Aux côtés du drive, la livraison à domicile de produits alimentaires se voit reconfigurée au gré de l'arrivée de nouveaux acteurs et des difficultés observées par d'autres. NielsenIQ apporte ainsi un éclairage sur l'enseigne Picnic, détentrice de performances significatives depuis son arrivée dans les Hauts-de-France : 20 % des dépenses sur l'univers alimentaire en livraison à domicile, 78 € de panier moyen en avril, 66 % de taux de fidélité... Grâce à la nouvelle solution de suivi tous circuits (Omnisales), Daniel Ducrocq révèle le poids considérable du e-commerce sur certaines catégories "web-perméables" comme les couches, la nutrition infantile ou l'alimentation pour animaux.
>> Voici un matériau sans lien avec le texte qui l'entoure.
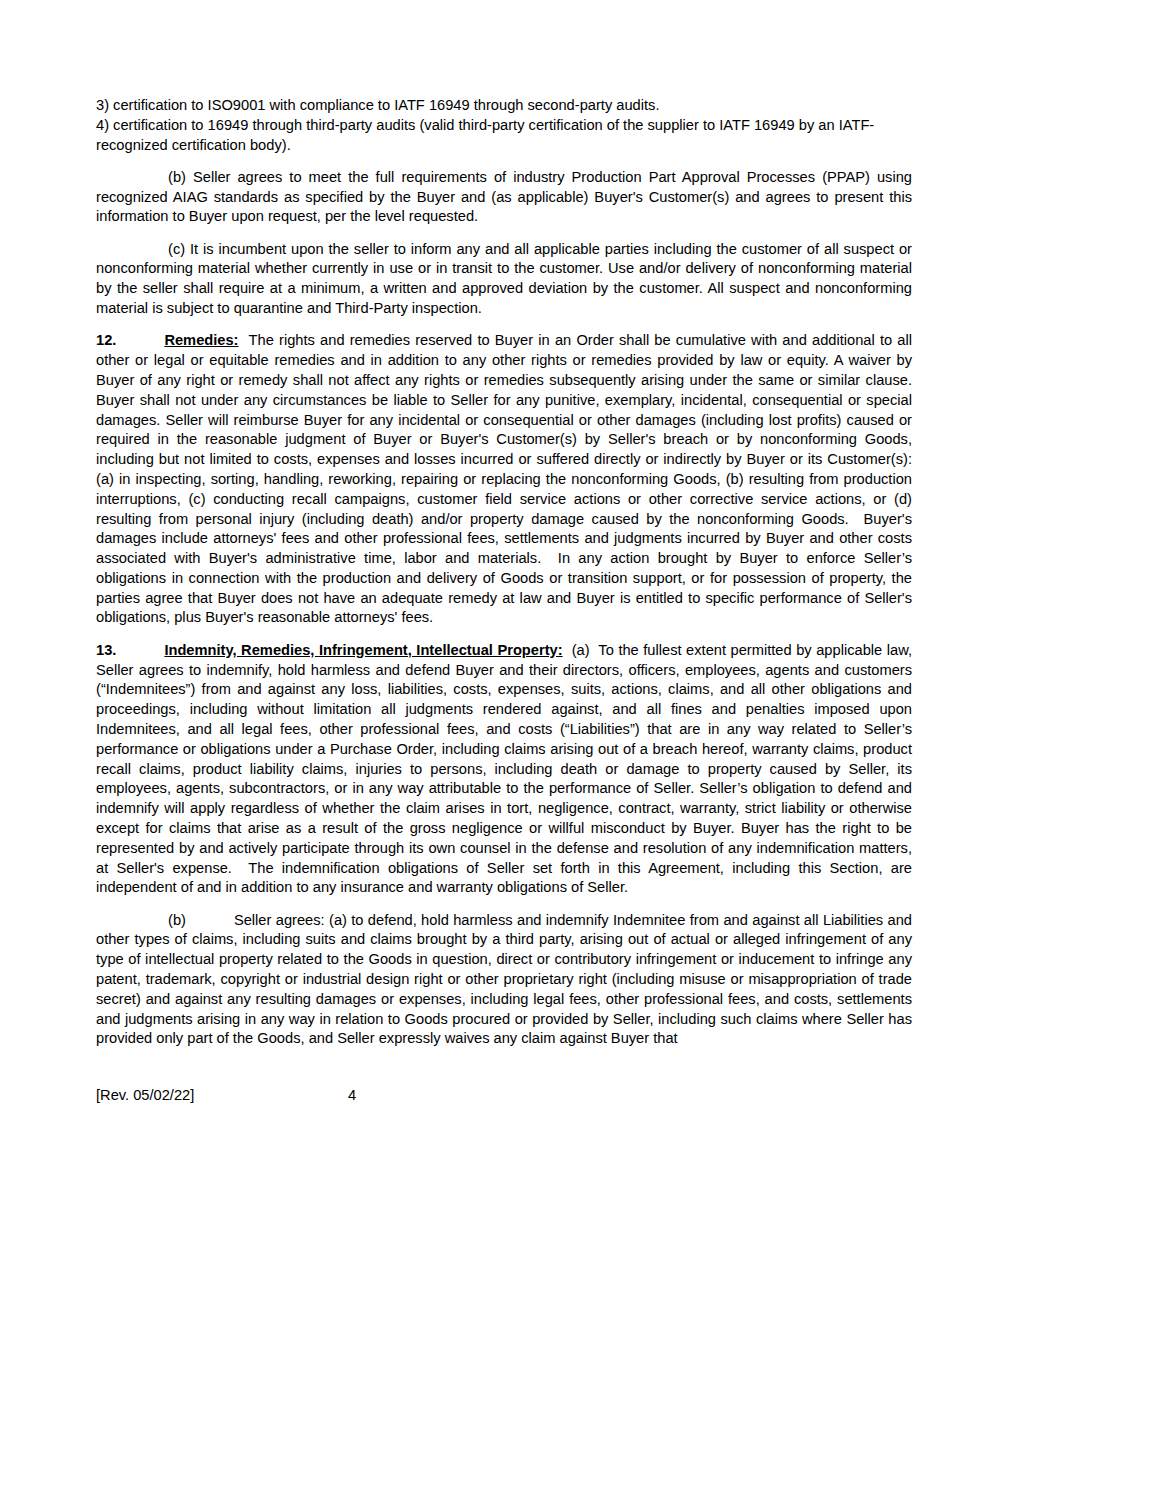3) certification to ISO9001 with compliance to IATF 16949 through second-party audits.
4) certification to 16949 through third-party audits (valid third-party certification of the supplier to IATF 16949 by an IATF-recognized certification body).
(b) Seller agrees to meet the full requirements of industry Production Part Approval Processes (PPAP) using recognized AIAG standards as specified by the Buyer and (as applicable) Buyer's Customer(s) and agrees to present this information to Buyer upon request, per the level requested.
(c) It is incumbent upon the seller to inform any and all applicable parties including the customer of all suspect or nonconforming material whether currently in use or in transit to the customer. Use and/or delivery of nonconforming material by the seller shall require at a minimum, a written and approved deviation by the customer. All suspect and nonconforming material is subject to quarantine and Third-Party inspection.
12. Remedies: The rights and remedies reserved to Buyer in an Order shall be cumulative with and additional to all other or legal or equitable remedies and in addition to any other rights or remedies provided by law or equity. A waiver by Buyer of any right or remedy shall not affect any rights or remedies subsequently arising under the same or similar clause. Buyer shall not under any circumstances be liable to Seller for any punitive, exemplary, incidental, consequential or special damages. Seller will reimburse Buyer for any incidental or consequential or other damages (including lost profits) caused or required in the reasonable judgment of Buyer or Buyer's Customer(s) by Seller's breach or by nonconforming Goods, including but not limited to costs, expenses and losses incurred or suffered directly or indirectly by Buyer or its Customer(s): (a) in inspecting, sorting, handling, reworking, repairing or replacing the nonconforming Goods, (b) resulting from production interruptions, (c) conducting recall campaigns, customer field service actions or other corrective service actions, or (d) resulting from personal injury (including death) and/or property damage caused by the nonconforming Goods. Buyer's damages include attorneys' fees and other professional fees, settlements and judgments incurred by Buyer and other costs associated with Buyer's administrative time, labor and materials. In any action brought by Buyer to enforce Seller’s obligations in connection with the production and delivery of Goods or transition support, or for possession of property, the parties agree that Buyer does not have an adequate remedy at law and Buyer is entitled to specific performance of Seller's obligations, plus Buyer's reasonable attorneys' fees.
13. Indemnity, Remedies, Infringement, Intellectual Property: (a) To the fullest extent permitted by applicable law, Seller agrees to indemnify, hold harmless and defend Buyer and their directors, officers, employees, agents and customers (“Indemnitees”) from and against any loss, liabilities, costs, expenses, suits, actions, claims, and all other obligations and proceedings, including without limitation all judgments rendered against, and all fines and penalties imposed upon Indemnitees, and all legal fees, other professional fees, and costs (“Liabilities”) that are in any way related to Seller’s performance or obligations under a Purchase Order, including claims arising out of a breach hereof, warranty claims, product recall claims, product liability claims, injuries to persons, including death or damage to property caused by Seller, its employees, agents, subcontractors, or in any way attributable to the performance of Seller. Seller’s obligation to defend and indemnify will apply regardless of whether the claim arises in tort, negligence, contract, warranty, strict liability or otherwise except for claims that arise as a result of the gross negligence or willful misconduct by Buyer. Buyer has the right to be represented by and actively participate through its own counsel in the defense and resolution of any indemnification matters, at Seller's expense. The indemnification obligations of Seller set forth in this Agreement, including this Section, are independent of and in addition to any insurance and warranty obligations of Seller.
(b) Seller agrees: (a) to defend, hold harmless and indemnify Indemnitee from and against all Liabilities and other types of claims, including suits and claims brought by a third party, arising out of actual or alleged infringement of any type of intellectual property related to the Goods in question, direct or contributory infringement or inducement to infringe any patent, trademark, copyright or industrial design right or other proprietary right (including misuse or misappropriation of trade secret) and against any resulting damages or expenses, including legal fees, other professional fees, and costs, settlements and judgments arising in any way in relation to Goods procured or provided by Seller, including such claims where Seller has provided only part of the Goods, and Seller expressly waives any claim against Buyer that
[Rev. 05/02/22] 4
Certains sites spécialistes comme Nespresso ou Zooplus captent ainsi respectivement 7 % du marché du café en France et 14 % des aliments pour chiens.
Comme la livraison à domicile "historique", le quick commerce a étendu peu à peu son territoire, via l'implantation de ses "dark stores"... avant d'affronter ces derniers mois des obstacles de taille (discussions juridiques, difficultés financières). Le quick commerce est désormais en panne de recrutement de nouveaux clients. Selon Foxintelligence by NielsenIQ, la curiosité et l'incitation à l'essai passées, le format se trouve désormais recentré sur ses afficionados : la taille de clientèle se limite sur le 1er trimestre à 2 % des ménages, contre 3,5 % il y a un an. Par ailleurs, le panier moyen est passé de 20 à 31 euros.
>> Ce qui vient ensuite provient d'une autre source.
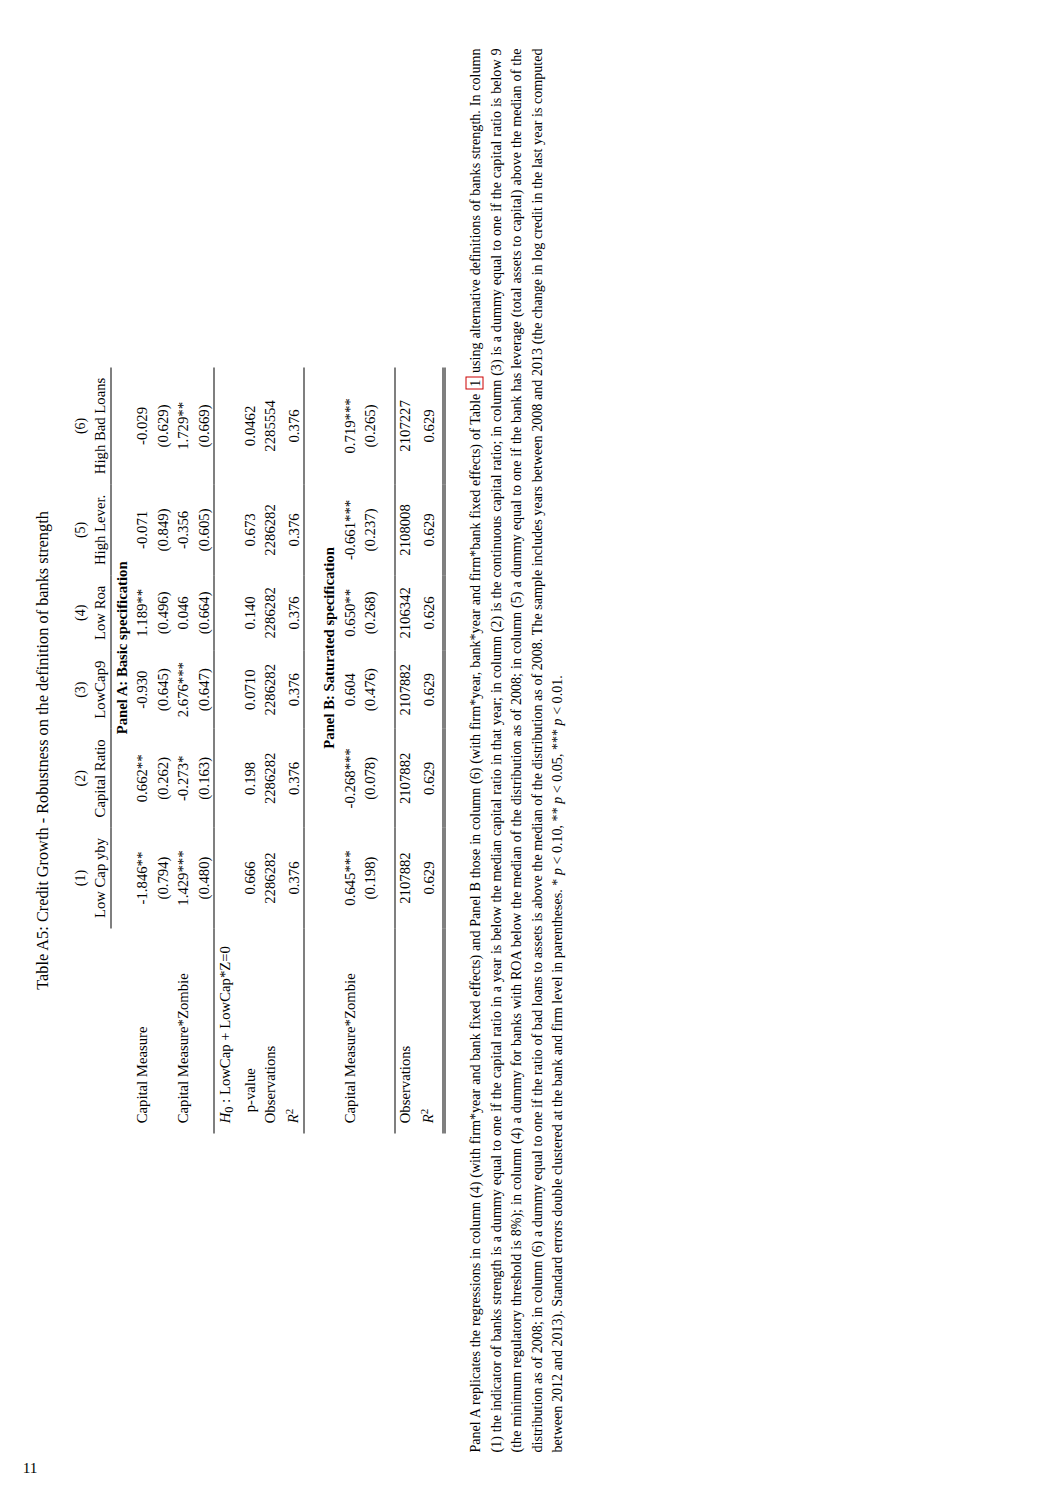Table A5: Credit Growth - Robustness on the definition of banks strength
| | (1) | (2) | (3) | (4) | (5) | (6) |
| | Low Cap yby | Capital Ratio | LowCap9 | Low Roa | High Lever. | High Bad Loans |
| | Panel A: Basic specification |
| Capital Measure | -1.846** | 0.662** | -0.930 | 1.189** | -0.071 | -0.029 |
| | (0.794) | (0.262) | (0.645) | (0.496) | (0.849) | (0.629) |
| Capital Measure*Zombie | 1.429*** | -0.273* | 2.676*** | 0.046 | -0.356 | 1.729** |
| | (0.480) | (0.163) | (0.647) | (0.664) | (0.605) | (0.669) |
| H 0 : LowCap + LowCap*Z=0 | | | | | | |
| p-value | 0.666 | 0.198 | 0.0710 | 0.140 | 0.673 | 0.0462 |
| Observations | 2286282 | 2286282 | 2286282 | 2286282 | 2286282 | 2285554 |
| R 2 | 0.376 | 0.376 | 0.376 | 0.376 | 0.376 | 0.376 |
| | Panel B: Saturated specification |
| Capital Measure*Zombie | 0.645*** | -0.268*** | 0.604 | 0.650** | -0.661*** | 0.719*** |
| | (0.198) | (0.078) | (0.476) | (0.268) | (0.237) | (0.265) |
| Observations | 2107882 | 2107882 | 2107882 | 2106342 | 2108008 | 2107227 |
| R 2 | 0.629 | 0.629 | 0.629 | 0.626 | 0.629 | 0.629 |
Panel A replicates the regressions in column (4) (with firm*year and bank fixed effects) and Panel B those in column (6) (with firm*year, bank*year and firm*bank fixed effects) of Table 1 using alternative definitions of banks strength. In column (1) the indicator of banks strength is a dummy equal to one if the capital ratio in a year is below the median capital ratio in that year; in column (2) is the continuous capital ratio; in column (3) is a dummy equal to one if the capital ratio is below 9 (the minimum regulatory threshold is 8%); in column (4) a dummy for banks with ROA below the median of the distribution as of 2008; in column (5) a dummy equal to one if the bank has leverage (total assets to capital) above the median of the distribution as of 2008; in column (6) a dummy equal to one if the ratio of bad loans to assets is above the median of the distribution as of 2008. The sample includes years between 2008 and 2013 (the change in log credit in the last year is computed between 2012 and 2013). Standard errors double clustered at the bank and firm level in parentheses. * p < 0.10, ** p < 0.05, *** p < 0.01.
11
La situation parisienne est emblématique du phénomène. C'est en effet à Paris que la population a le plus largement accès à ces services, mais le quick commerce y perd 3 points de marché en 1 an, de 10 % l'an passé à 7 % cette année - au profit des pure players et des enseignes alimentaires généralistes comme Leclerc et Carrefour. Sur le créneau de la livraison à domicile effectuée le jour même de la commande, les plateformes de livraison de repas sont dominantes, Uber Eats en tête avec 21 % de part de marché en valeur selon Foxintelligence.
Sur les cosmétiques en particulier, si Amazon domine le marché online, en France comme en Allemagne et au Royaume-Uni, d'autres acteurs progressent significativement et sont emblématiques des enjeux (seconde main et social commerce) : Vinted est ainsi devenu le vendeur online n°3 en France, et TikTok n°4 au Royaume-Uni.